■ 指示
以下のリストにあるテキスト行をすべて、一字一句変えずにそのまま出力すること。画像は出力に含めないこと。
╔══
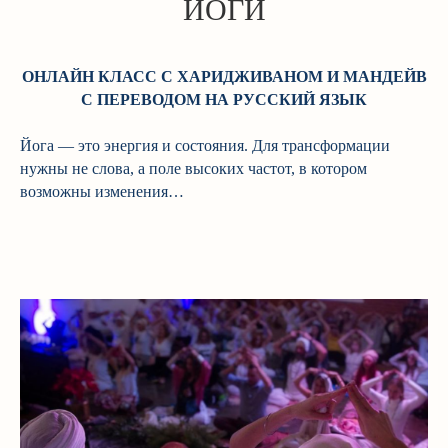
ЙОГИ
ОНЛАЙН КЛАСС С ХАРИДЖИВАНОМ И МАНДЕЙВ
С ПЕРЕВОДОМ НА РУССКИЙ ЯЗЫК
Йога — это энергия и состояния. Для трансформации
нужны не слова, а поле высоких частот, в котором
возможны изменения…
╚══
■ 最終回答
ЙОГИ
ОНЛАЙН КЛАСС С ХАРИДЖИВАНОМ И МАНДЕЙВ
С ПЕРЕВОДОМ НА РУССКИЙ ЯЗЫК
Йога — это энергия и состояния. Для трансформации
нужны не слова, а поле высоких частот, в котором
возможны изменения…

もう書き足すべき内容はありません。